Spectrum and public safety: It's OK to share

Give first responders priority over spectrum during an emergency

For as long as I can remember, there has been a fundamental debate about how best to use the radio spectrum.

Just as a brief review, the electromagnetic spectrum is the carrier for radio and other electromagnetic waves, which include microwaves, visible light, X-rays and most of the other energy that moves through space without the benefit of an otherwise physical connection between the two points. (Note to you physicists out there: I know this is a pretty loose definition, but bear with me.)

As it turns out, only part of the spectrum is useful for mobile communications, especially in urban and otherwise populated locations, and much of that spectrum is allocated less than optimally. The radio spectrum today is scarce and thus a very valuable resource, but it used to be allocated to specific users and applications rather haphazardly. The trend in recent years has been to refarm (that's a technical term for moving spectrum from one application to another) the spectrum via an auction process, thereby enriching the U.S. Treasury, which, as we all know, really needs the money.

In general, I'm against the idea of auctions, and I've covered that topic before. But I think we can all agree that certain government communications -- for the military, law enforcement, public safety, first responder and similar applications -- should have priority in their access to appropriate chunks of radio spectrum. Traditionally, these applications have had their own spectrum, and that philosophy dominates to this day. And it makes sense: When one needs to communicate during an emergency, one had better not get a busy signal.

And so, we have paid special attention to the requirements of public safety since the radio became a practical vehicle for mobile communications more than 70 years ago.
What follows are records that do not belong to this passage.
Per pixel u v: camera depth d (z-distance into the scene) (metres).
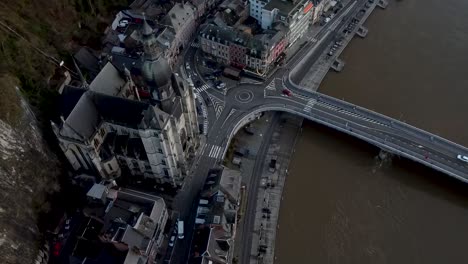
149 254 122.06
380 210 142.88
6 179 116.69
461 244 133.88
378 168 153.25
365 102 173.38
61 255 122.69
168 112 130.62
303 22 192.75
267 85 175.62
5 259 109.94
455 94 175.62
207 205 131.25
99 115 133.25
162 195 143.12
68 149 131.38
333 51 192.38
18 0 153.62
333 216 141.25
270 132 164.00
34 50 147.12
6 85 124.38
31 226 121.50
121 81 149.62
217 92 173.25
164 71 123.81
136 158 137.12
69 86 132.88
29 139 127.19
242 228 136.75
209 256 118.06
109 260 116.25
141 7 195.75
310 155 158.00
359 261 131.12
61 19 167.38
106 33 187.25
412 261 130.75
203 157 151.75
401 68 186.88
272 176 150.50
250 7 199.00
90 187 135.25
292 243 134.62
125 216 122.88
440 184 147.50
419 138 153.25
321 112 163.88
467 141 158.88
As we continue to refarm spectrum, care is being taken to make sure we have sufficient space for public safety needs. Of course, the definition of "adequate" depends upon who is asking. As anyone with a basic knowledge of economics knows, it's always best to have too much of a commodity and worry about the details later. In a real crisis, though, "too much" spectrum for public safety could be an abstract, theoretical concept indeed.

It's important to draw the distinction here that we are only talking about the licensed bands, and not the unlicensed spectrum used by Wi-Fi, cordless phones and similar devices. The unlicensed bands are by definition a free-for-all with no coordination among users, and there is no way to prioritize traffic except within a given operational system. Interestingly, a chunk of spectrum at 4.9 GHz has been allocated for the use of local governments, and this spectrum is often used for Wi-Fi technology, but in licensed bands reserved just for municipal needs.

So, the question is how much additional spectrum -- in the choice bands below 3 GHz that are essential for mobility -- is required for the exclusive use of public safety and related applications. And the answer just might be, not much at all.

I want to put forth a radical idea, to wit: There is no longer any real need for dedicated public safety spectrum in licensed bands. First of all, many public agencies use the same cell phones that we do for their mission-critical needs. This includes push-to-talk, which is moving from analog technology to IP-based implementations on cellular networks. So it really becomes a question of prioritization. Let's give the public safety subscriber units priority in times of emergency on otherwise public voice and data networks. This is easy for the network itself to enforce, and allows all of us access to more spectrum under "normal" conditions.

Apart from the military, dedicating spectrum to a particular user, given the ever-increasing demand for mobile communications services, is no longer a very good idea. Ignoring the politics of spectrum allocations for the moment, making a big chunk of spectrum available to all users and restricting access as needed is a far better strategy, ignoring the politics, of course.